Герман встал, помахал, потряс вольными руками, после чего отмыл кровь и масло, протер йодом и завязал рану на пальце. Долина расширилась еще больше, горы отступили вглубь, и река, вырвавшись из-за очередного поворота, вдруг покатилась прямо и, замедляя бег, превратилась в озеро. Сверкающая, золотистая от солнца вода простиралась на много километров вокруг, и гористые берега настолько отдалились, что заметить лодку на зарябленной, бликующей поверхности нельзя было, пожалуй, и в бинокль. Сама природа делала его призраком, пловцом-невидимкой без всяких электронных принцесс.

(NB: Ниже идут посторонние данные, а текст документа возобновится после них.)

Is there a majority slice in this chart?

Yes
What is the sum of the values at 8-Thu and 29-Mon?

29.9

Озеро оказалось проточным, и хоть медленно, едва заметно, однако же его несло вперед; появилось наконец время спокойно поискать на карте эту реку и сориентироваться хотя бы приблизительно. Шабанов развернул планшет, пробежал глазами путь от Пикулино и ощутил, что клонит в сон. Прошлая кошмарная ночь вымотала его и принесла не отдых – назадавала кучу вопросов, над которыми даже думать было опасно. Тут же, освобожденный от брачных уз с хваткой барышней, согретый солнцем и почти умиротворенный, Герман почувствовал, как тает в голове все время саднящая боль и вроде бы возвращается слух: кажется, до ушей долетает плеск мелких волн о борта лодки…

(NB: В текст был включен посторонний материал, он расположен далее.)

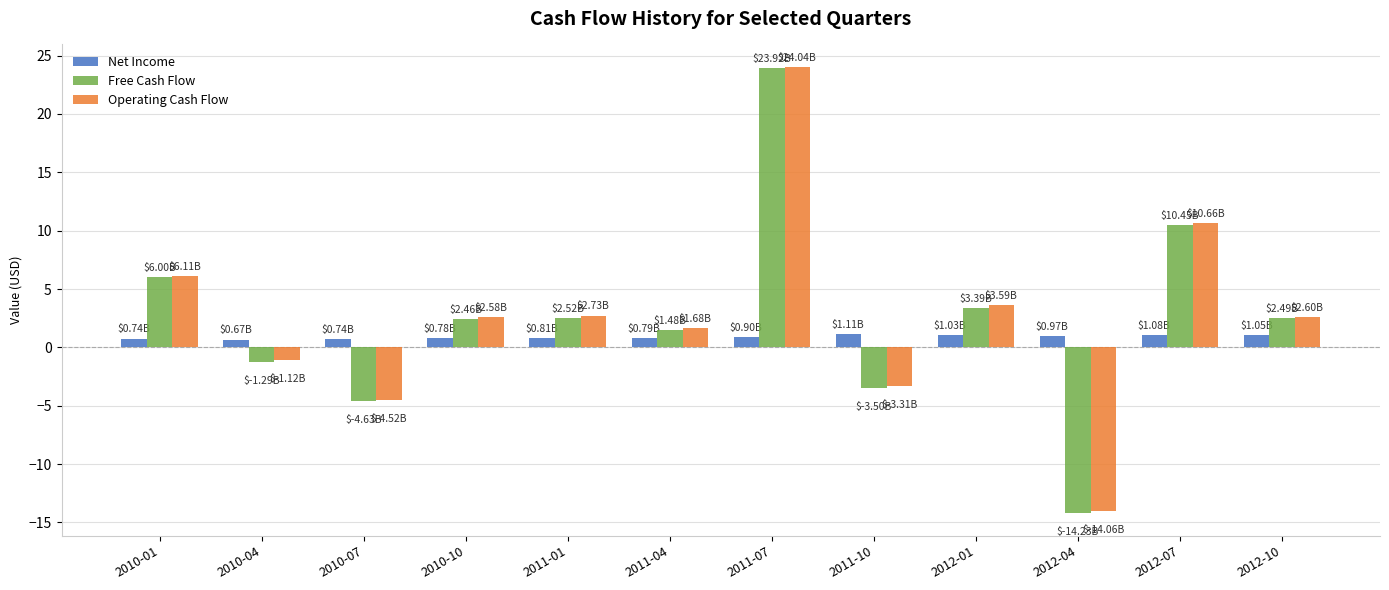

Which series has the largest range (max minus min)?

Free Cash Flow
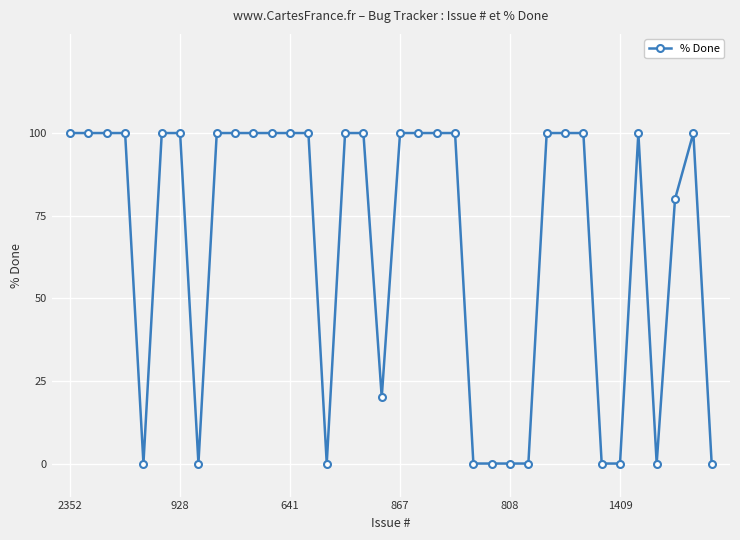

What is the maximum value shown in the chart?

100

Он лег на дно, положив под голову НАЗ, выставил больное ухо к солнцу, чтоб погреть, примостил пистолет под руку и закрыл глаза. И на сей раз уснул, как младенец, не помешала и назойливая зудящая боль. Одновременно сон этот был легким и чутким, потому что он почувствовал, как солнце поднялось в зенит и озеро вроде бы стало еще шире и потому спокойнее несло лодку по фарватеру между далеких гористых берегов; и еще он отмечал полное отсутствие какой-либо опасности. Лишь однажды, когда на чистом, без единого облачка, небе солнце склонилось к закату, некая тень будто бы оторвалась от воды, на секунду затмила его и ледяной ветерок ознобил разогретое, разгоряченное в комбинезоне тело. Шабанов запоздало открыл глаза и привстал – над головой кружились чайки…
Однако вновь укладывая гудящую голову, вдруг обнаружил груз на правой руке и, приподнявшись, сперва решил, что чудится или снится: кольцо вновь было на безымянном пальце, а сама «принцесса» привязана жгутом к руке. Аккуратно, с петлей, как утром…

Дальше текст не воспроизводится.